Still, what largely caused the widespread understanding of the term was the 2006 creation of a YouTube channel dedicated to discovering and leaking information on other YouTube vloggers who were considered by the group to be hateful or racist. Seeing the effectiveness of such activities, once affiliated and opposition groups began to take part in such activities, the term achieved one of the “holy grails” of Internet acceptance – a listing on Urban Dictionary – in 2008. 3 years later, in 2011, the term was added to Wiktionary.

Though, depending on an individual’s stance, certain types of doxxing may seem justified, even necessary, it is worth noting that, unlike investigative journalism, doxxing is almost always used with a negative connotation. Whereas the contacts, funding activities, association and communication of elected officials (for example) is typically seen as a good thing, such as with organisation like Wikileaks, doxxing a private citizen is usually looked at negatively. In some cases, doxxing has to some profoundly bad results, such as harassment, threats, property crime, or, in the case of Andrew Finch from Kansas, whose doxxing involved a bogus call to police that resulted in him being shot and killed, death; moreover, looking at the most recent large-scale doxxing operation, involving numerous German politicians (even Merkel herself) and media personalities, more than any damning data, the doxxing operation itself, involving the release of chat transcripts, phone numbers, bank account details, email passwords, and ID card scans via Twitter has severely shaken faith in infrastructural data security.

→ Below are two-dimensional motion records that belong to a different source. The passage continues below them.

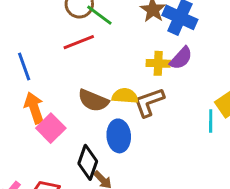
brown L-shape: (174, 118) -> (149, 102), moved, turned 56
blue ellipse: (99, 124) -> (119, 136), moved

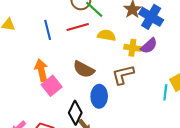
blue line: (24, 66) -> (48, 30), moved
yellow semicircle: (125, 96) -> (107, 35), moved

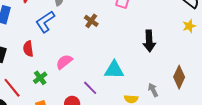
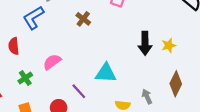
yellow star: (189, 26) -> (169, 45), moved

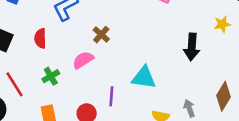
brown cross: (83, 19) -> (101, 35), moved
yellow star: (169, 45) -> (222, 24), moved
purple line: (79, 91) -> (111, 96), turned 42

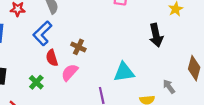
red semicircle: (40, 38) -> (52, 58), moved
green cross: (51, 76) -> (36, 82), moved

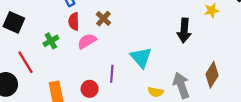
cyan triangle: (124, 72) -> (141, 57), turned 40
gray arrow: (169, 86) -> (181, 85), size x1.6

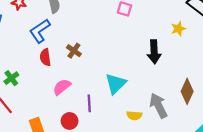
green cross: (51, 41) -> (11, 78), moved
pink semicircle: (87, 41) -> (62, 87), moved
cyan triangle: (141, 57) -> (116, 84), turned 35

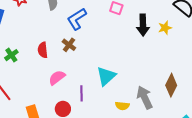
blue L-shape: (40, 31) -> (77, 19), moved
black arrow: (154, 52) -> (143, 25), moved
green cross: (11, 78) -> (11, 55), moved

Regardless of how we look at it dox/doxxing isn’t going away anytime soon, and, as the recent German doxxing demonstrates, even highly secured data channels are not fully secure. Because of that, though we can still all benefit from the veil of privacy and anonymity that the Internet offers, maybe it’s time that we paid a little more attention to the what, where, and how of our online activities and a lot more attention to protecting our sensitive information.